Tracy Robinson said...

Beautifully said, every word hit straight in my heart. I lost my mother at age 26 almost 20 years ago before I became a mother to two wonderful daughters, and I still ache for her especially this time of year as it was her favorite. As an only child, she was my everything and I felt that I was hers every single day of my life. I am so thankful for the example that she set for me, and I am forever changed by the opportunity to be present with my girls. Thank you for writing!

Anonymous said...

I love the four points at the end. There is no perfect mothering, but if you do these you're doing a pretty good job.

1) Be present

2) Have Perspective

3) Play to your strengths

4) LOVE

Unknown said...

Thank you for this, for so many reasons. <3 Your words are a reminder we all need. Just like mothers.

julie gardner said...

This is just perfect. (Not that perfection is the goal. But you did it. ;-)

Anonymous said...

" Most importantly, she saw her three kids as distinct individuals, not just extensions of herself." Nothing more important than that. Combined with respect (for little tiny ones too), showing up and warmth, that's about the sum total of it.

katrynka said...

Fabulous! Your ability to put things into words is amazing!

Melissa said...

Oh. Sitting next to my new little girl as she tries to sleep. She has been sick since the day she was born and I am so so stressed out. But I felt a sense of calm as I read your words. I've been searching for that feeling since she entered the world. Thank you, thank you.

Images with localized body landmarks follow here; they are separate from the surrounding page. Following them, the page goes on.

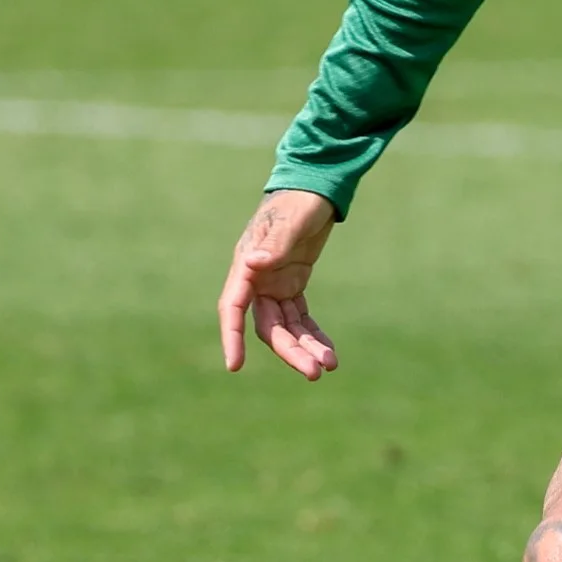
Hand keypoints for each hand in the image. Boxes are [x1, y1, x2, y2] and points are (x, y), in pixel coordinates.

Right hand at [218, 189, 340, 379]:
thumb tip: (252, 263)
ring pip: (286, 328)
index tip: (235, 366)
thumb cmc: (300, 200)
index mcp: (247, 266)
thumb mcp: (292, 219)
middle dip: (290, 351)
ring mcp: (274, 285)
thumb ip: (274, 242)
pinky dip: (314, 335)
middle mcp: (256, 281)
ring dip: (305, 347)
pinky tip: (329, 352)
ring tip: (330, 365)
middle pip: (268, 327)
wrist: (315, 188)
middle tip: (314, 373)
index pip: (233, 308)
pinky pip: (301, 318)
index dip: (231, 336)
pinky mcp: (293, 286)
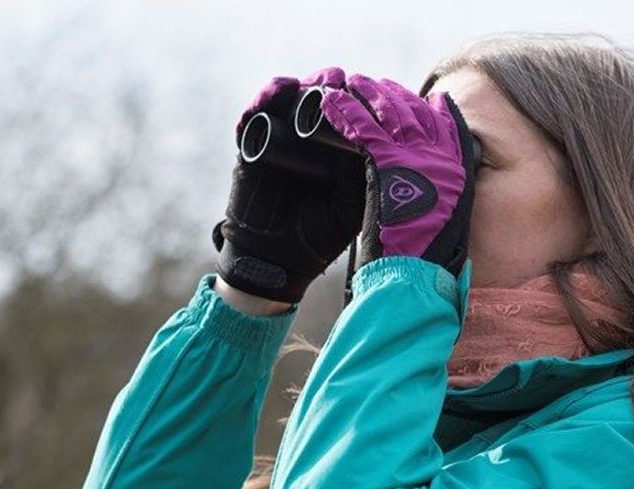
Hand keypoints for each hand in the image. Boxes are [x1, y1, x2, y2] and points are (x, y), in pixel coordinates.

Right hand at [211, 67, 365, 303]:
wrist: (276, 260)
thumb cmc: (318, 237)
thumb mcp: (351, 205)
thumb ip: (363, 174)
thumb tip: (375, 136)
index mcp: (338, 150)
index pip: (352, 111)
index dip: (365, 97)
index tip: (380, 91)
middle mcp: (311, 139)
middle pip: (326, 95)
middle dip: (339, 85)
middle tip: (350, 84)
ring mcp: (280, 138)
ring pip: (294, 95)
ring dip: (310, 83)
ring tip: (324, 84)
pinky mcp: (252, 143)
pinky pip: (258, 111)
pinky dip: (268, 95)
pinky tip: (283, 89)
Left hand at [320, 74, 476, 276]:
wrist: (413, 276)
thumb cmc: (422, 259)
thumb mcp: (439, 221)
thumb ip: (435, 195)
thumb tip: (424, 189)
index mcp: (457, 171)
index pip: (442, 125)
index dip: (422, 108)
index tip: (410, 98)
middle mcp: (441, 157)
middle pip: (414, 112)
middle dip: (391, 95)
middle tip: (373, 85)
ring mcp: (416, 156)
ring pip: (389, 112)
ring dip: (367, 94)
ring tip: (350, 84)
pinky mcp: (387, 162)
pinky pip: (362, 128)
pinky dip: (345, 113)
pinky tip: (330, 103)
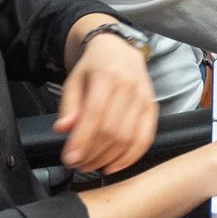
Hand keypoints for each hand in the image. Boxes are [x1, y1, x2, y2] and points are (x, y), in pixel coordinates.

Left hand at [56, 25, 157, 172]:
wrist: (120, 51)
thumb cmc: (94, 68)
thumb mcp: (74, 80)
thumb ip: (68, 105)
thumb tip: (64, 128)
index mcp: (107, 75)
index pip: (95, 113)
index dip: (82, 139)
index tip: (70, 158)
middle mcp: (130, 86)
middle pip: (112, 129)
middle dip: (92, 153)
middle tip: (77, 164)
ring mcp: (144, 98)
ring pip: (128, 137)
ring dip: (108, 158)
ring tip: (91, 165)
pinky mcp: (152, 108)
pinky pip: (145, 138)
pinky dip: (130, 157)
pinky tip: (114, 166)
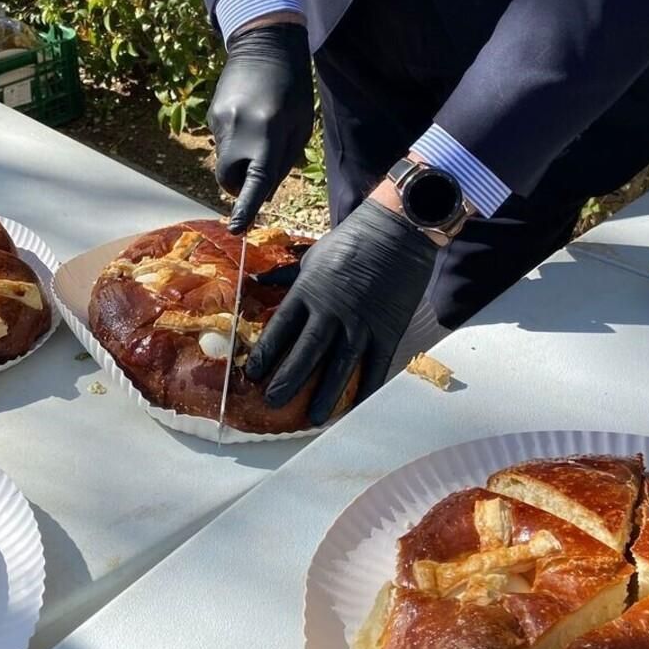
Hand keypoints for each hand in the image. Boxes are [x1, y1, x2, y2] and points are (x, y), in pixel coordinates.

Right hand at [208, 22, 312, 232]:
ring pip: (224, 161)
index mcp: (268, 134)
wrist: (265, 42)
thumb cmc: (294, 87)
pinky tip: (248, 115)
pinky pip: (222, 140)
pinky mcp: (212, 114)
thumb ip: (282, 162)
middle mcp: (240, 130)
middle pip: (228, 180)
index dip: (246, 208)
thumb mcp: (300, 126)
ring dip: (239, 160)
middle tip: (254, 174)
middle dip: (238, 186)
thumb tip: (261, 193)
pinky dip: (235, 139)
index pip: (255, 182)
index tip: (237, 229)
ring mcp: (221, 121)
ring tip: (257, 132)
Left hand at [246, 199, 439, 424]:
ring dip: (325, 395)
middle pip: (306, 353)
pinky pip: (375, 366)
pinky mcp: (388, 330)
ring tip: (312, 418)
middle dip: (287, 380)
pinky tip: (356, 407)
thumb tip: (256, 282)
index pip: (280, 329)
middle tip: (272, 402)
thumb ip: (287, 277)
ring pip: (340, 367)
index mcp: (308, 291)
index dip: (265, 354)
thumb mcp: (312, 257)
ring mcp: (361, 323)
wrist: (397, 230)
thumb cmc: (352, 240)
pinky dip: (366, 389)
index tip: (251, 374)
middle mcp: (331, 311)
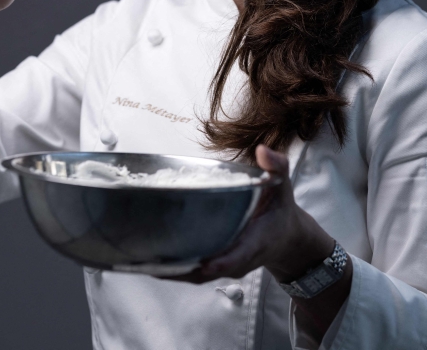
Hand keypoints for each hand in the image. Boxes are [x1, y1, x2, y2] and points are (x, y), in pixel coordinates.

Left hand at [162, 145, 336, 284]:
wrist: (286, 238)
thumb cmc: (280, 210)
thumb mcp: (283, 185)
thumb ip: (276, 167)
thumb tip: (262, 150)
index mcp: (256, 242)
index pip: (237, 256)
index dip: (220, 261)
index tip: (204, 262)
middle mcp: (238, 260)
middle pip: (207, 271)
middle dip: (182, 268)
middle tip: (152, 260)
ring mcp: (226, 267)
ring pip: (195, 275)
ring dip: (170, 272)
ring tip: (141, 261)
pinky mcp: (216, 267)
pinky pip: (192, 273)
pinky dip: (172, 270)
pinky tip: (148, 261)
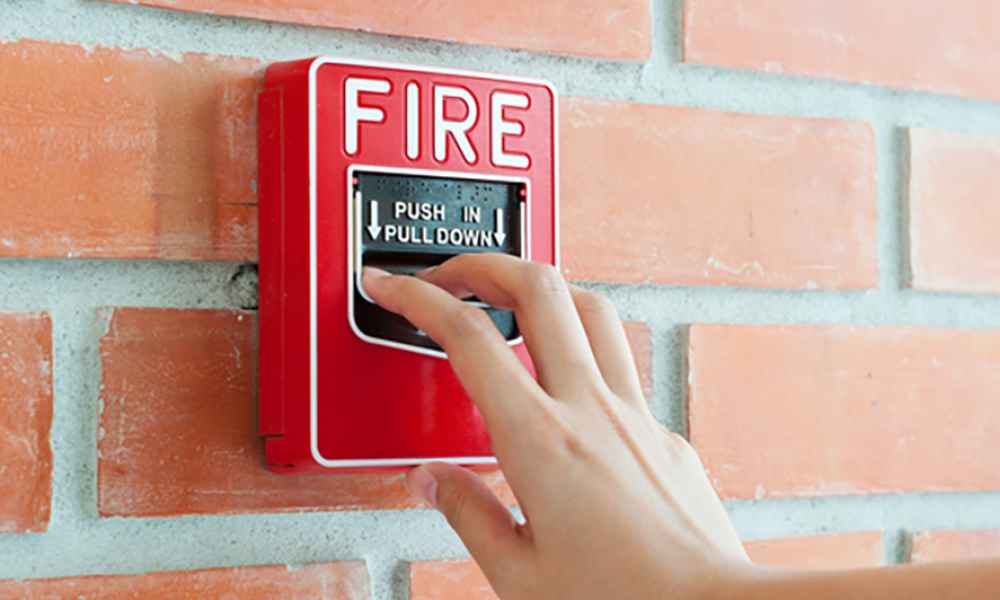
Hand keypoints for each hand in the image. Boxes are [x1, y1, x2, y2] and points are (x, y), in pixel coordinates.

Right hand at [363, 254, 753, 598]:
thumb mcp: (518, 575)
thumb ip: (469, 514)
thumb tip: (434, 479)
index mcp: (540, 441)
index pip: (469, 338)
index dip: (420, 298)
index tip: (391, 285)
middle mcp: (591, 411)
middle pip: (539, 289)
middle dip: (484, 263)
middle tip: (450, 272)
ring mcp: (634, 414)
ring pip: (590, 307)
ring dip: (541, 286)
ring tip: (507, 295)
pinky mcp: (662, 432)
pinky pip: (620, 362)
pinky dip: (581, 345)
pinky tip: (564, 371)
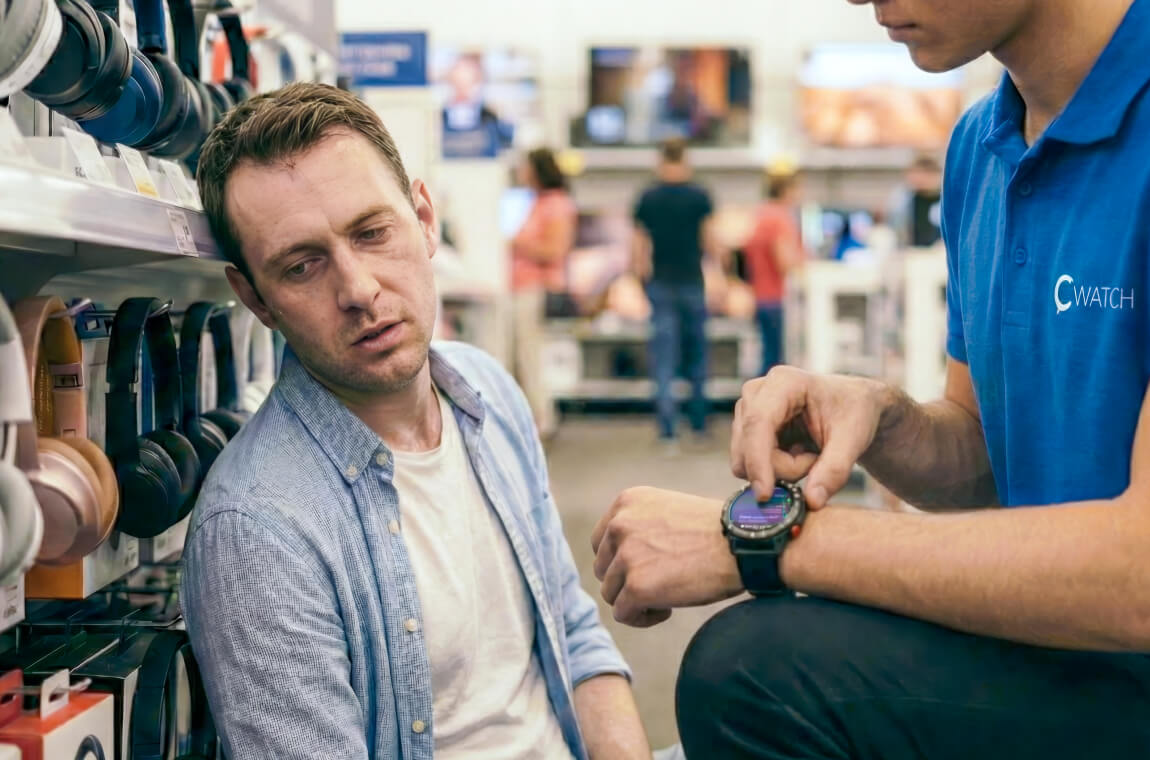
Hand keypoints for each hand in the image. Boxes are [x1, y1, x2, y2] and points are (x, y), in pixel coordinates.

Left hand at [591, 487, 742, 627]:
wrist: (743, 544)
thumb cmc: (715, 531)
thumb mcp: (667, 512)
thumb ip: (638, 527)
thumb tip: (618, 558)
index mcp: (627, 502)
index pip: (601, 541)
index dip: (620, 560)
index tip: (647, 567)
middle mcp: (620, 525)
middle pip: (603, 568)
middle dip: (627, 581)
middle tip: (660, 583)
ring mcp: (627, 556)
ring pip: (611, 593)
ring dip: (635, 600)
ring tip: (667, 596)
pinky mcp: (637, 587)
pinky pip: (623, 614)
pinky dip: (642, 618)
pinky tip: (667, 609)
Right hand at [732, 366, 889, 507]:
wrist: (853, 406)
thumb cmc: (854, 411)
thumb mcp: (854, 438)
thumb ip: (835, 470)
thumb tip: (812, 501)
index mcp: (784, 383)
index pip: (758, 423)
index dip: (758, 460)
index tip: (765, 494)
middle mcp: (757, 393)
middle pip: (750, 447)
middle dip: (783, 468)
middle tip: (817, 461)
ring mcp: (747, 411)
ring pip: (746, 460)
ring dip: (780, 469)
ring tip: (810, 455)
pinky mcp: (746, 429)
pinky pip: (750, 465)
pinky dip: (776, 469)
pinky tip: (797, 455)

I can't find my blog said...

A lifetime wouldn't be long enough, would it?

This post is wonderful. Have a very Merry Christmas, Friend!

Anonymous said...

Thank you for your beautiful writing. You have a gift for capturing the nuances of life. My eyes welled up reading this post. You put into words what I have always desired from my mother, but to this day continues to elude me and creates strife in our relationship. Not having received it from my mother, everyday I strive to give my children "the secure gift of (my) presence". I keep your "To be/To do" list with me always for those not so easy days.

Anonymous said...

Thank you for your beautiful writing. You have a gift for capturing the nuances of life. My eyes welled up reading this post. You put into words what I have always desired from my mother, but to this day eludes me and creates strife in our relationship. Not having received it from my mother, everyday I strive to give my children the secure gift of my presence. I keep your "To be/To do" list with me always for those not so easy days.